This Woman Is Paid $2,000 A Day To Nanny Super Wealthy Kids: Here's What She Does
KEY POINTS
- Gloria Richards earns up to $167 per hour while working as a nanny to billionaires' kids
- The off-Broadway actress said her nanny gig makes up 80% to 90% of her annual income
- RIchards' agency said her willingness to travel and "extraordinary personality" became her selling points
An off-Broadway actress is supplementing her income by spending half of each year taking care of millionaires' and billionaires' children.
Gloria Richards, 34, told CNBC that she receives up to $167 per hour, or $2,000 per day for 12 to 15 hours of work, as a nanny to children of the ultra-wealthy and that her nanny gig accounts for 80% to 90% of her annual income.
Aside from childcare, Richards, who has been working as a nanny to the ultra-wealthy for more than 10 years and typically works with roughly 10 families at a time, is also responsible for coordinating children's educational and social calendars.
She said that while on the job, she has traveled the world by private jets and yachts, driven Porsches and Teslas, and attended toddlers' birthdays where iPads are party favors.
"I could nanny for, like, two months at the top of the year, and I'd be fine for the rest of the year," Richards told the outlet.
"What feeds me is being able to work so closely with these kids," she added.
Richards explained that rather than clean up spills or prepare meals, her job responsibilities were mainly to be a social coordinator and, often, an emotionally supportive mother figure to neurodivergent children who have absent and complicated parents.
She did not name any of the clients she's worked for but shared with CNBC that some of her past employers were famous actors whom she never formally met. She said she's also seen other clients buying homes on layovers and eating single bites of $3,200 steaks.

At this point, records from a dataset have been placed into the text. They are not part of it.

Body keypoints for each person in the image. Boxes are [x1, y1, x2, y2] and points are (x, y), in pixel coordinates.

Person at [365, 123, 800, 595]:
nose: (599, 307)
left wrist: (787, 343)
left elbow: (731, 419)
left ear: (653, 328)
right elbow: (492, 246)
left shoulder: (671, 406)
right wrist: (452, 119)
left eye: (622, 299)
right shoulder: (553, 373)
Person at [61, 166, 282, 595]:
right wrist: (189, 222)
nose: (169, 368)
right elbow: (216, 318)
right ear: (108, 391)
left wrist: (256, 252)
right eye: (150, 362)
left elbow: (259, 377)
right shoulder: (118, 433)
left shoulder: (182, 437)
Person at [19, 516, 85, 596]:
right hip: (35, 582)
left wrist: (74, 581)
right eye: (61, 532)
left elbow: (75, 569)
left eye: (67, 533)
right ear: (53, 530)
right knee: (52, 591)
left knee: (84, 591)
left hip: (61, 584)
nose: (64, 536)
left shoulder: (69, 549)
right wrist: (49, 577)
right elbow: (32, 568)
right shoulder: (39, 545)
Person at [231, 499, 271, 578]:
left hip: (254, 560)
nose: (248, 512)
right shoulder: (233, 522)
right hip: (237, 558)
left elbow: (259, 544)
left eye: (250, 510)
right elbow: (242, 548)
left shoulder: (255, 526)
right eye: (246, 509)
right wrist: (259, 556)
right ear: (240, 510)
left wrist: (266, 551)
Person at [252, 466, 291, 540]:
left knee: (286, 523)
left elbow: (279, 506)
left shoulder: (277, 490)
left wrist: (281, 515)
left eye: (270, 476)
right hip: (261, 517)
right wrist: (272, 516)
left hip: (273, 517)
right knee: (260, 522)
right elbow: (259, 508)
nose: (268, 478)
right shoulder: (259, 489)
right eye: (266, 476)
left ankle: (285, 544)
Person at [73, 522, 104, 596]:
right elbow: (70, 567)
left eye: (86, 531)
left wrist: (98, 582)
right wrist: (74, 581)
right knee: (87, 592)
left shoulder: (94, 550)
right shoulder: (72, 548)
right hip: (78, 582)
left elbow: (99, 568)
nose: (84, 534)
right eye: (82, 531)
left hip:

Richards also claimed that one of her clients listed their child in an Italian boarding school under her last name.
"I've had full-blown interviews where [parents] are like, 'We're looking for someone to raise our kids,'" she claimed. "They tell me they had kids to pass on their trust funds, [and that] 'I'll hang out with them after boarding school when they can drink.'"
When she was starting out as a nanny, Richards said she had no idea what to charge or how to secure regular clients. She later learned the nooks and crannies of her work when she went to Madison Agency, a household staffing firm in New York.
According to Jackie Mann, Madison Agency's director of operations, Richards' willingness to travel and passion for working with neurodivergent children became her edge.
Mann added that Richards has the "extraordinary personality" needed for working with the ultra-wealthy.
The household agency helps Richards make sure she gets her money on time, after she worked for clients who allegedly cut off her pay or her international phone plan and completely neglected her previously agreed-upon work hours.
Richards revealed that when she begins working with her new clients, she gradually shares her personal stories to build trust with them. But Richards said she still has to be on guard.
"I've had families go through an immense amount of grief in the public eye. I'm watching their divorces or deaths within the family," Richards said.
"Sometimes I'm literally a shoulder to cry on. A second later, they'll turn on me," she claimed.
Richards, a Black woman, said racial dynamics also affect her work, claiming: "[T]here are many times that I'm working for white families, and by the time the kids are six or seven, they have very specific thoughts about people who look like me."
With her years of experience, Richards said she makes sure to set firm boundaries on how much and when she's willing to work, and when she's off the clock.
She added that she has to be "very mindful" that despite the intimate nature of her work, it's still a job.